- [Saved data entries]
_ _ _ _

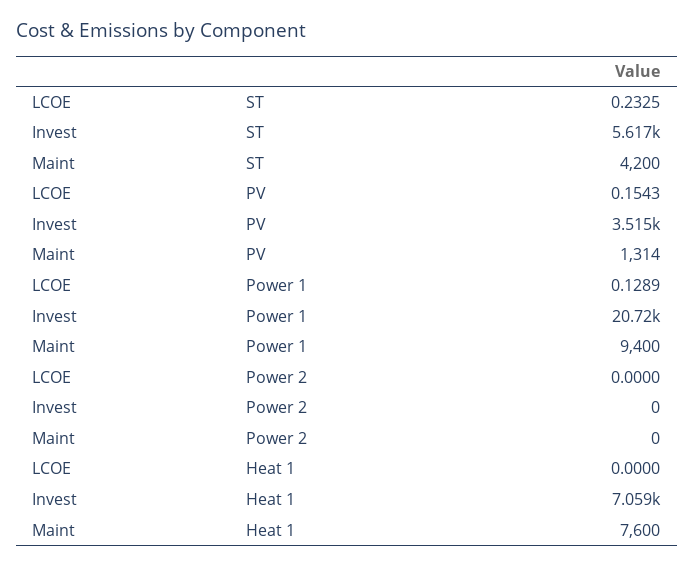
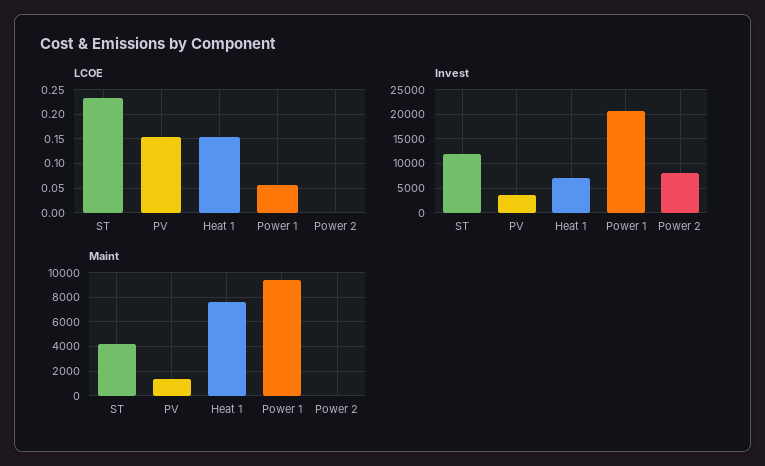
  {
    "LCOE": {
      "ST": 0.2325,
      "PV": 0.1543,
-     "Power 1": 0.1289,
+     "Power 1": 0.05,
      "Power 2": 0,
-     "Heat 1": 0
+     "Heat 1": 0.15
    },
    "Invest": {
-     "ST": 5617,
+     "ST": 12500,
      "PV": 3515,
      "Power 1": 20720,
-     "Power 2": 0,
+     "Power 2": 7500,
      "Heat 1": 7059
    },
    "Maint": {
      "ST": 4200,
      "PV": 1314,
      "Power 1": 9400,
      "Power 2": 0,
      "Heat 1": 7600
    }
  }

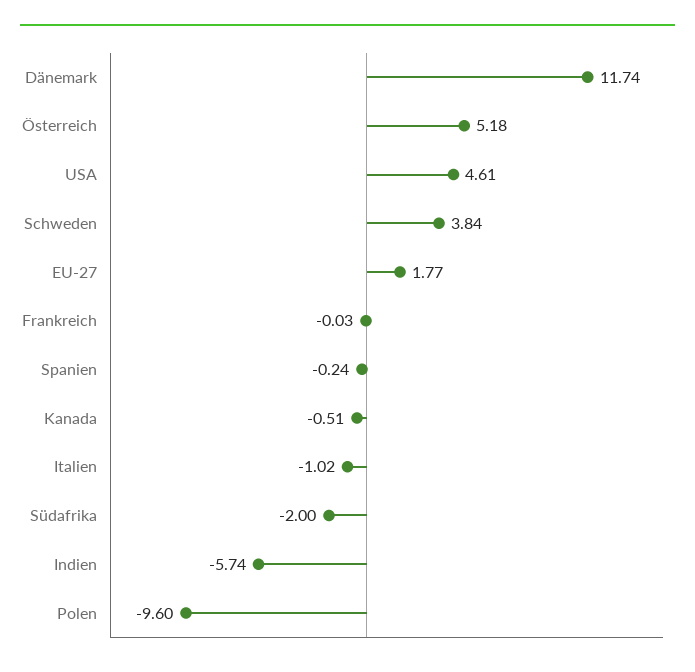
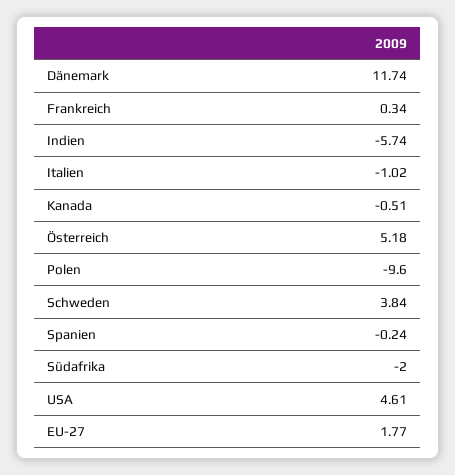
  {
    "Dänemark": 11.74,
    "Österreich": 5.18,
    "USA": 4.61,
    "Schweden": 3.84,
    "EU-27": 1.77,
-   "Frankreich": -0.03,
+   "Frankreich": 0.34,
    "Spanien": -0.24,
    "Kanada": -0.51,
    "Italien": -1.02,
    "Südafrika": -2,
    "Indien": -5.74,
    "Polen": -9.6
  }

_ _ _ _

- [PROBLEM TO WORK ON]
Each line above is to be transcribed exactly, though its pictures are not.

- [RESPONSE AREA]
  {
    "LCOE": {
      "ST": 0.2325,
      "PV": 0.1543,
-     "Power 1": 0.1289,
+     "Power 1": 0.05,
      "Power 2": 0,
-     "Heat 1": 0
+     "Heat 1": 0.15
    },
    "Invest": {
-     "ST": 5617,
+     "ST": 12500,
      "PV": 3515,
      "Power 1": 20720,
-     "Power 2": 0,
+     "Power 2": 7500,
      "Heat 1": 7059
    },
    "Maint": {
      "ST": 4200,
      "PV": 1314,
      "Power 1": 9400,
      "Power 2": 0,
      "Heat 1": 7600
    }
  }

  {
    "Dänemark": 11.74,
    "Österreich": 5.18,
    "USA": 4.61,
    "Schweden": 3.84,
    "EU-27": 1.77,
-   "Frankreich": -0.03,
+   "Frankreich": 0.34,
    "Spanien": -0.24,
    "Kanada": -0.51,
    "Italien": -1.02,
    "Südafrika": -2,
    "Indien": -5.74,
    "Polen": -9.6
  }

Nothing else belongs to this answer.